May 5, 2008 | Posted in: Airline News

Where and when was the first commercial flight in America? Most historians agree it took place on January 1, 1914, in Florida.

The airline was called the St. Petersburg-Tampa Air Line, and for good reason: flights began in St. Petersburg and ended up in Tampa. Not surprisingly, the trips didn’t take long — just 23 minutes from start to finish. There wasn’t much of a view, either: altitude was just 15-feet.

So what did it cost? It wasn’t cheap, as you’ll see when you keep reading…

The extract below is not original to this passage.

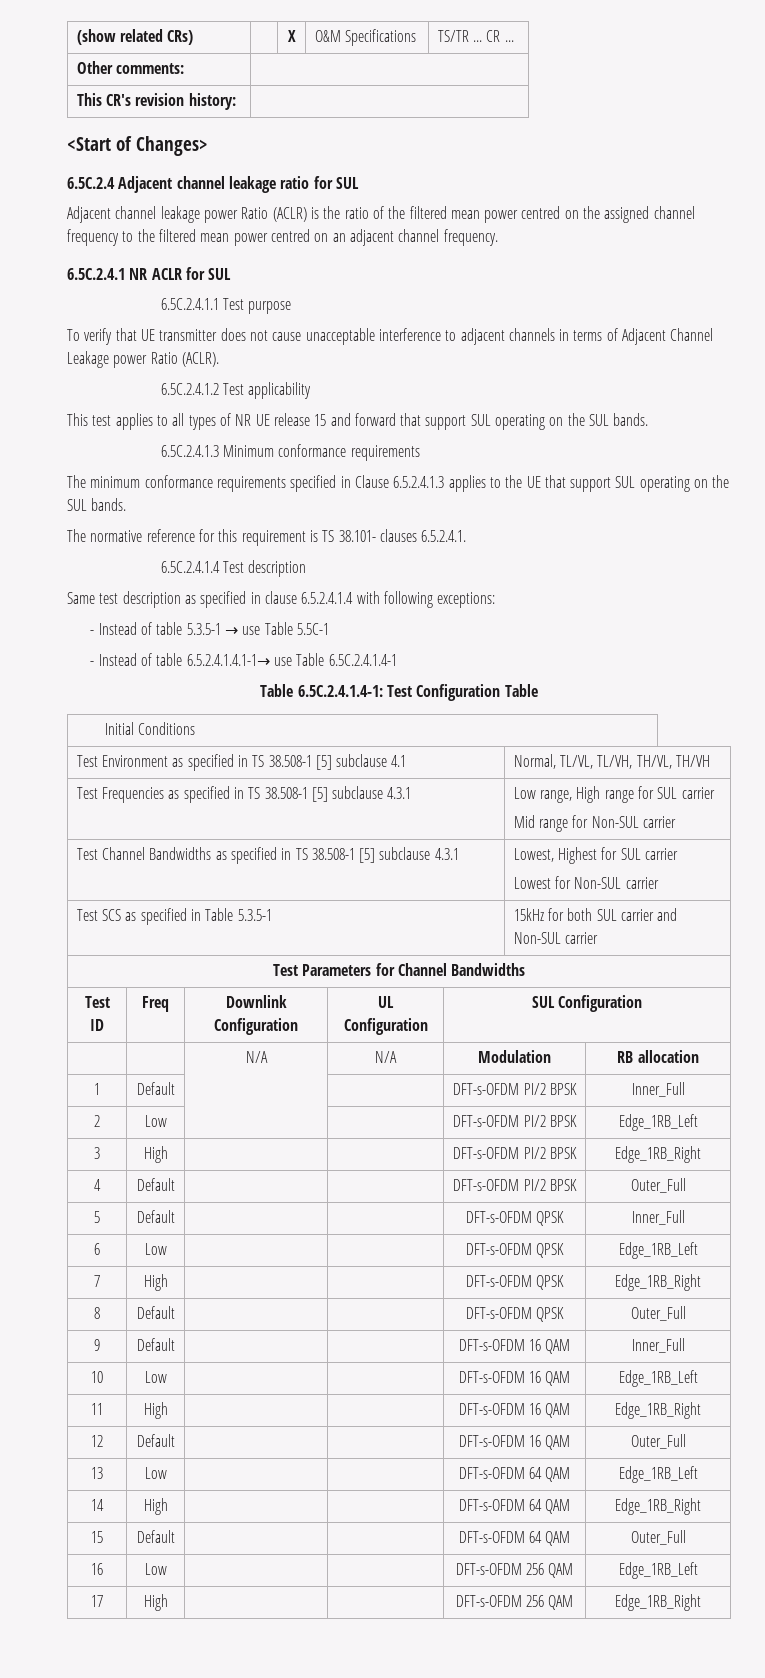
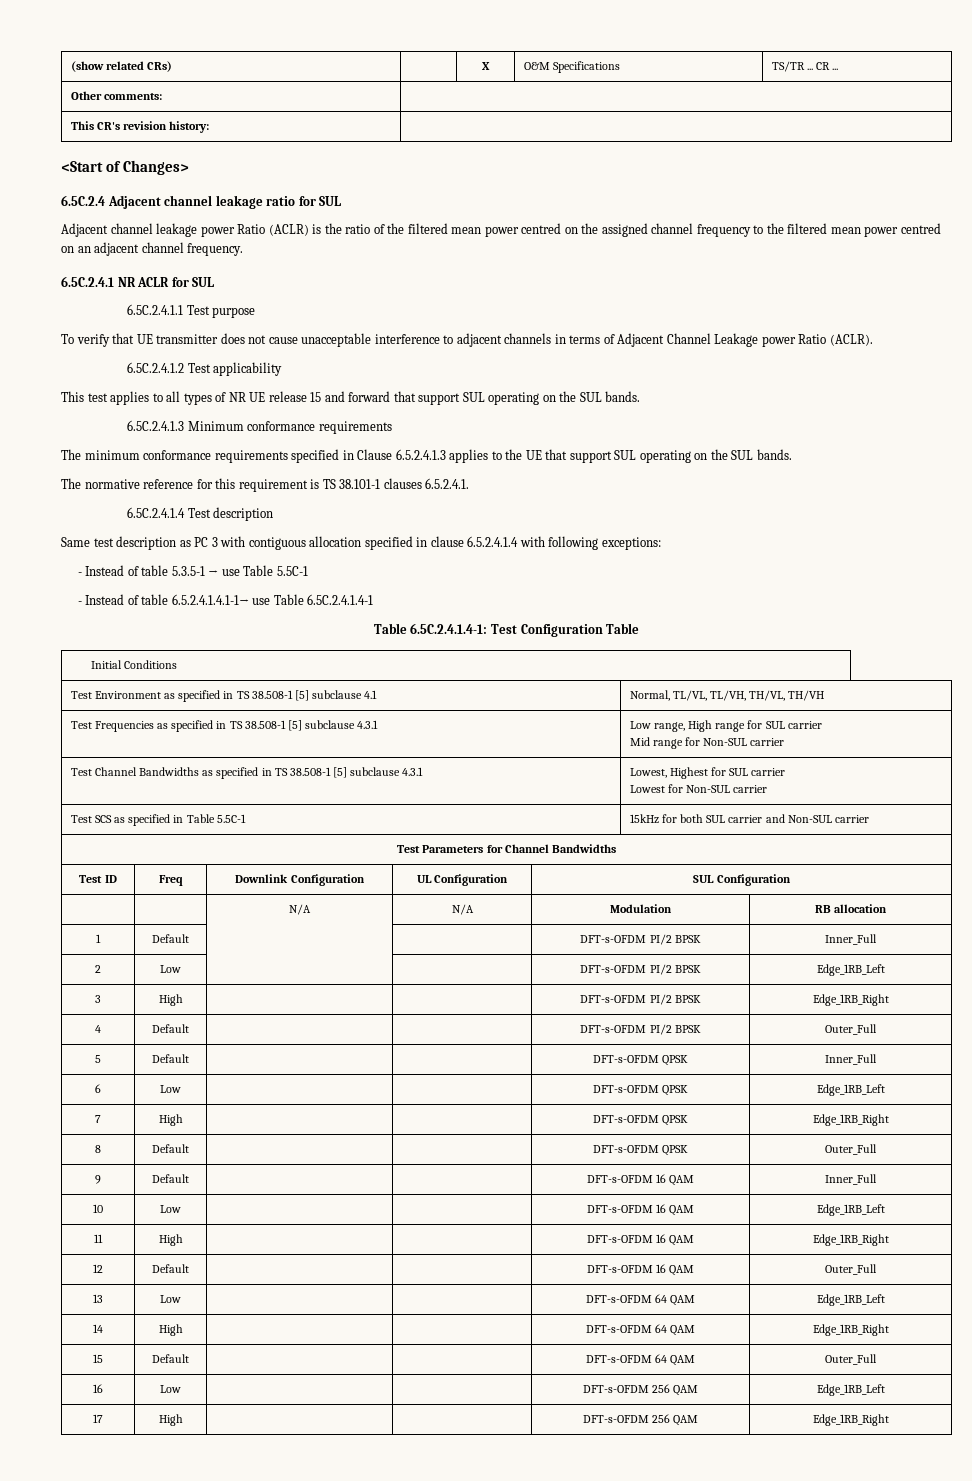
[338,530,376,542] 38.101- -> [339,479,381,489] 38.101-1
(196, 599) none -> [194,536,362,550] PC 3 with contiguous allocation
[237,909,272,921] 5.3.5-1 -> [216,814,246,823] 5.5C-1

The first passenger (and only passenger on the flight — since there was only room for one passenger) was a former mayor of St. Petersburg named Abram Pheil. He actually bid for the glory of traveling on the inaugural flight — and Pheil’s winning bid was $400.

The normal price of the flight was a rather stiff $175 round-trip. But, at least passengers back then didn’t have to worry about the crazy fuel prices.

$175 in 1914 would equate to about $3600 today.

4 Responses to “Did You Know? First Commercial Flight in the U.S.”

  1. Steve Filson says:

    Rick, most people would be surprised to know that de-regulation didn’t start in 1978. The industry started “de-regulated” from 1914 forward and for over two decades in a completely market driven environment before it was regulated in 1938.


  2. Rick Seaney says:

    Hi Steve,
    I learn something new every day, which makes my job quite fun :)

  3. Dana says:

    What would the $175 airfare in 1914 translate to today in 2008 dollars?